The ratio of outstanding calls, which give the right to buy shares, versus puts to sell jumped by almost two-thirds last month to 5.8 and reached 5.9 on June 21, the highest since the shares began trading in 2005. July $12 calls saw the fastest growth in new positions during June, and there are now more of those calls than any others -- 71,110 contracts out of total open interest of 215,233, Bloomberg data show. The smallest U.S. full-fare carrier has risen 78 percent to $8.61 in 2010.
Delta Air Lines Inc. Chief Executive Officer Richard Anderson said yesterday the industry is in an “up cycle.” Oil lost 4.7 percent since Dec. 31 for the first drop in the January-through-June period in seven years, helping US Airways because it’s the only major U.S. carrier that stopped hedging against higher jet-fuel costs.

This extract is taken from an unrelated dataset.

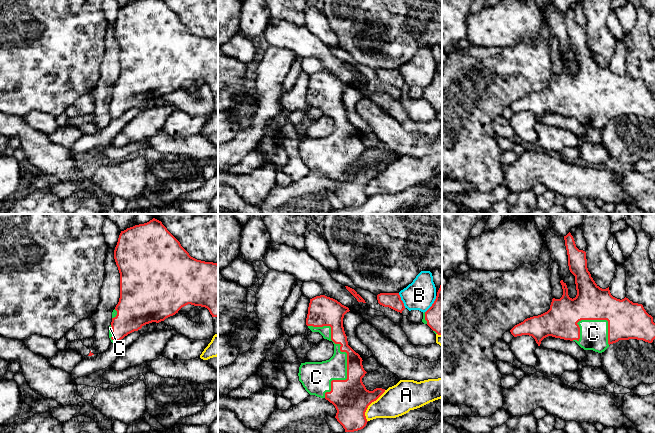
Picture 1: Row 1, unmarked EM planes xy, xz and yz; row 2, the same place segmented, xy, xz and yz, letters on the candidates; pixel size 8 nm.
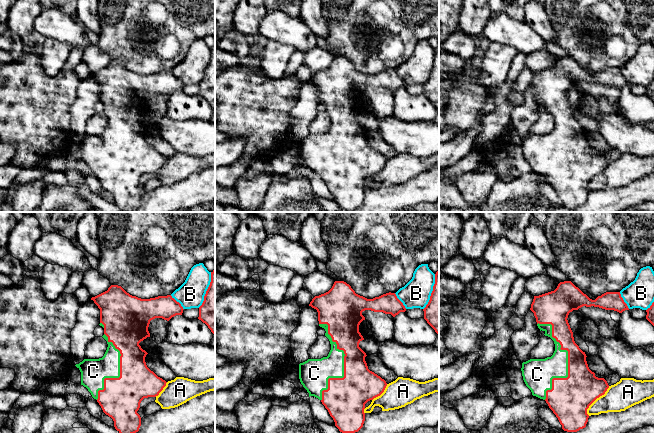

US Airways planes were 82.9 percent full in May, a record for that month.
“People are looking for the stock to go substantially higher in the next two weeks,” said Ophir Gottlieb, a trader and head of client services at Livevol Inc., a San Francisco-based provider of options market data and analytics. “It’s extremely rare to see calls so far out of the money where the open interest is so large relative to the rest of the open interest.”
The surge in shares of Tempe, Arizona-based US Airways this year has given it the best performance among 12 stocks in the Bloomberg U.S. Airlines Index.
Not Since 2008
Open interest for July $12 calls on US Airways has jumped from three on May 27, when the first contracts were created. January 2011 $10 calls are the second most-owned, with 27,077 existing positions. Calls account for 8 of the 10 largest open interest levels. US Airways July $12 calls trade for 9 cents, meaning the shares must rise to $12.09 before expiration on July 16 for an options purchase to break even. US Airways hasn’t closed above $12 since March 2008.
Jim Olson, a spokesman for the US Airways, said the company doesn’t comment on the trading of its securities.
“They have little to no hedging and higher oil prices haven’t come to pass, so that’s a tailwind to earnings,” said Blaze Tankersley, who is recommending the shares to clients as chief market strategist at Bay Crest Partners LLC in New York. “We’re in the midst of an industry upturn. You’ve had a return of business and leisure travel over the past year.”
James Higgins, a Soleil Securities analyst, started coverage of the carrier with a “buy” rating and $12 share-price forecast on June 29. Stifel Nicolaus & Co. analyst Hunter Keay initiated the company with a “buy” rating and $15 share-price forecast on June 10, saying the company “is poised to return to solid profitability in 2010.” JPMorgan Chase & Co.’s Jamie Baker upgraded US Airways to “overweight” in May.
US Airways will post earnings excluding some items of $2 a share in 2010, ending two years of losses, according to the average analyst estimate in a Bloomberg survey. US Airways reported an increase of as much as 18 percent in revenue for each seat flown a mile for May.
“The revenue environment continues to improve,” US Airways President Scott Kirby said at a conference on June 15. “We’ve seen dramatic recovery in the business travel.”
Crude oil for August delivery dropped 0.4 percent to $75.63 a barrel in New York yesterday, the lowest settlement price since June 14.
US Airways hasn’t entered into any fuel hedging transactions since the third quarter of 2008 and doesn’t have any existing hedges, the company said after its last earnings report on April 27.
“We feel pretty good about that decision,” Kirby said June 15. “We might change it at some point but at least in the near-term expect to remain unhedged and exposed to fuel. And recently, that’s been a very good thing for us to do.”